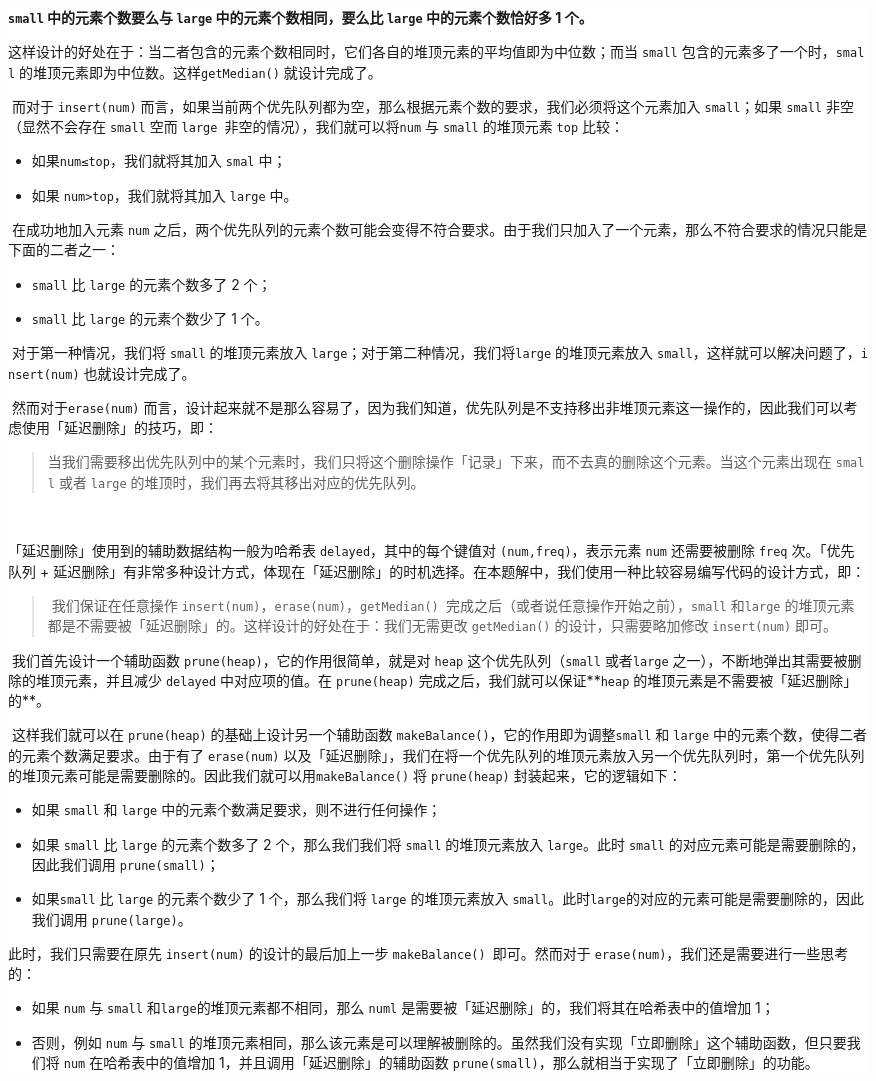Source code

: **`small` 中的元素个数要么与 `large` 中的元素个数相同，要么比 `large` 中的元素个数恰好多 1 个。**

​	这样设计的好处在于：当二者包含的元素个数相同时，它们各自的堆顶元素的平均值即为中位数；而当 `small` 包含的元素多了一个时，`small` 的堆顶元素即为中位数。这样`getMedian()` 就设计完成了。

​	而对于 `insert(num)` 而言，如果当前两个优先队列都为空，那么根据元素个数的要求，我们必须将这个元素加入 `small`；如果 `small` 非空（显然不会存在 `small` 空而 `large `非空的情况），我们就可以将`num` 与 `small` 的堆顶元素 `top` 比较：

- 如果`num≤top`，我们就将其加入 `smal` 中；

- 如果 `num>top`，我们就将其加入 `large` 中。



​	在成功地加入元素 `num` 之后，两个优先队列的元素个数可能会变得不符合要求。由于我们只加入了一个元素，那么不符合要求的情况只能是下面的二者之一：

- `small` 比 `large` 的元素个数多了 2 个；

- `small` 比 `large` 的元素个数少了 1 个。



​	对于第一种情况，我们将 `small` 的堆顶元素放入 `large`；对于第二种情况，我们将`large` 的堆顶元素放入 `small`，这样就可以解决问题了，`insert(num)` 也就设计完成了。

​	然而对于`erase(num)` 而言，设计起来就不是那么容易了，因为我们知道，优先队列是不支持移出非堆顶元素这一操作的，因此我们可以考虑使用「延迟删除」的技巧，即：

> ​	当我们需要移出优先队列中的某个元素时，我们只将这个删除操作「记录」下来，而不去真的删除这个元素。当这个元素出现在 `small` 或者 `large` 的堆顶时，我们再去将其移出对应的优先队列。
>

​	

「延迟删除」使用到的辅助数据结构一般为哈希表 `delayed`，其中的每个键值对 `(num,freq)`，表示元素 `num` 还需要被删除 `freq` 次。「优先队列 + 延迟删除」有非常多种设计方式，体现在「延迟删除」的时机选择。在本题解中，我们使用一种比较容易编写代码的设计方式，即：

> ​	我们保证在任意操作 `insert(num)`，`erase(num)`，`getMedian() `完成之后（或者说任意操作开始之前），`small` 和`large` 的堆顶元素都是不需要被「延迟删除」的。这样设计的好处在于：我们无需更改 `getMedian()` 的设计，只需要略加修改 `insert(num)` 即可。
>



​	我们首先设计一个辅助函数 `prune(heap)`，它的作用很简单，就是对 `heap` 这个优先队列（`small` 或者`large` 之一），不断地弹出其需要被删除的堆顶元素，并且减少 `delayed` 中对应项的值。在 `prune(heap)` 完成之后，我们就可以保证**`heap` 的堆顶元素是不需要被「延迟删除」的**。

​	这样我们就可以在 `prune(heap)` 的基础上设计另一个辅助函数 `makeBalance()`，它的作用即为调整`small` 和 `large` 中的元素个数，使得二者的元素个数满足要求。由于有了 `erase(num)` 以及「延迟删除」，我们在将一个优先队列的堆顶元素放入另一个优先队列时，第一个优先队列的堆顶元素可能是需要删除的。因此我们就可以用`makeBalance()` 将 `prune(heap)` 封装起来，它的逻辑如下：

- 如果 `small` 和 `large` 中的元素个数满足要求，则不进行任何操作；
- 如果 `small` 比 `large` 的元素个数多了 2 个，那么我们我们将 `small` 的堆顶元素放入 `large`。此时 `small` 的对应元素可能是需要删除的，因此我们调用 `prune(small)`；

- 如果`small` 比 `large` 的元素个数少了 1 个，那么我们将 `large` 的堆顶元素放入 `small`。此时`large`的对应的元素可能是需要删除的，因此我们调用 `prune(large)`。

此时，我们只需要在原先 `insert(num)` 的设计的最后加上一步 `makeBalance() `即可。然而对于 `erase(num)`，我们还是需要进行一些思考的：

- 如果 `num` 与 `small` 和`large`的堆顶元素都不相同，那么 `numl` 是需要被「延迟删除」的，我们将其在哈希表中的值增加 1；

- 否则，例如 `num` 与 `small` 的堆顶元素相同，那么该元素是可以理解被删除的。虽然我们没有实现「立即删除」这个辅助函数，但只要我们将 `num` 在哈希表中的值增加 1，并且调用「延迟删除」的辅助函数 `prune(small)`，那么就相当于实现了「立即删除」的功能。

::::

▶ _INSTRUCTIONS FOR THE TASK_: The records above need to be copied exactly, though not their pictures.

▶ _EXERCISE RESPONSE_:
Source code

: **`small` 中的元素个数要么与 `large` 中的元素个数相同，要么比 `large` 中的元素个数恰好多 1 个。**

​	这样设计的好处在于：当二者包含的元素个数相同时，它们各自的堆顶元素的平均值即为中位数；而当 `small` 包含的元素多了一个时，`small` 的堆顶元素即为中位数。这样`getMedian()` 就设计完成了。

​	而对于 `insert(num)` 而言，如果当前两个优先队列都为空，那么根据元素个数的要求，我们必须将这个元素加入 `small`；如果 `small` 非空（显然不会存在 `small` 空而 `large `非空的情况），我们就可以将`num` 与 `small` 的堆顶元素 `top` 比较：

- 如果`num≤top`，我们就将其加入 `smal` 中；

- 如果 `num>top`，我们就将其加入 `large` 中。



​	在成功地加入元素 `num` 之后，两个优先队列的元素个数可能会变得不符合要求。由于我们只加入了一个元素，那么不符合要求的情况只能是下面的二者之一：

- `small` 比 `large` 的元素个数多了 2 个；

- `small` 比 `large` 的元素个数少了 1 个。



​	对于第一种情况，我们将 `small` 的堆顶元素放入 `large`；对于第二种情况，我们将`large` 的堆顶元素放入 `small`，这样就可以解决问题了，`insert(num)` 也就设计完成了。

​	然而对于`erase(num)` 而言，设计起来就不是那么容易了，因为我们知道，优先队列是不支持移出非堆顶元素这一操作的，因此我们可以考虑使用「延迟删除」的技巧，即：

> ​	当我们需要移出优先队列中的某个元素时，我们只将这个删除操作「记录」下来，而不去真的删除这个元素。当这个元素出现在 `small` 或者 `large` 的堆顶时，我们再去将其移出对应的优先队列。
>

​	

「延迟删除」使用到的辅助数据结构一般为哈希表 `delayed`，其中的每个键值对 `(num,freq)`，表示元素 `num` 还需要被删除 `freq` 次。「优先队列 + 延迟删除」有非常多种设计方式，体现在「延迟删除」的时机选择。在本题解中，我们使用一种比较容易编写代码的设计方式，即：

> ​	我们保证在任意操作 `insert(num)`，`erase(num)`，`getMedian() `完成之后（或者说任意操作开始之前），`small` 和`large` 的堆顶元素都是不需要被「延迟删除」的。这样设计的好处在于：我们无需更改 `getMedian()` 的设计，只需要略加修改 `insert(num)` 即可。
>



​	我们首先设计一个辅助函数 `prune(heap)`，它的作用很简单，就是对 `heap` 这个优先队列（`small` 或者`large` 之一），不断地弹出其需要被删除的堆顶元素，并且减少 `delayed` 中对应项的值。在 `prune(heap)` 完成之后，我们就可以保证**`heap` 的堆顶元素是不需要被「延迟删除」的**。

​	这样我们就可以在 `prune(heap)` 的基础上设计另一个辅助函数 `makeBalance()`，它的作用即为调整`small` 和 `large` 中的元素个数，使得二者的元素个数满足要求。由于有了 `erase(num)` 以及「延迟删除」，我们在将一个优先队列的堆顶元素放入另一个优先队列时，第一个优先队列的堆顶元素可能是需要删除的。因此我们就可以用`makeBalance()` 将 `prune(heap)` 封装起来，它的逻辑如下：

- 如果 `small` 和 `large` 中的元素个数满足要求，则不进行任何操作；
- 如果 `small` 比 `large` 的元素个数多了 2 个，那么我们我们将 `small` 的堆顶元素放入 `large`。此时 `small` 的对应元素可能是需要删除的，因此我们调用 `prune(small)`；

- 如果`small` 比 `large` 的元素个数少了 1 个，那么我们将 `large` 的堆顶元素放入 `small`。此时`large`的对应的元素可能是需要删除的，因此我们调用 `prune(large)`。

此时，我们只需要在原先 `insert(num)` 的设计的最后加上一步 `makeBalance() `即可。然而对于 `erase(num)`，我们还是需要进行一些思考的：

- 如果 `num` 与 `small` 和`large`的堆顶元素都不相同，那么 `numl` 是需要被「延迟删除」的，我们将其在哈希表中的值增加 1；

- 否则，例如 `num` 与 `small` 的堆顶元素相同，那么该元素是可以理解被删除的。虽然我们没有实现「立即删除」这个辅助函数，但只要我们将 `num` 在哈希表中的值增加 1，并且调用「延迟删除」的辅助函数 `prune(small)`，那么就相当于实现了「立即删除」的功能。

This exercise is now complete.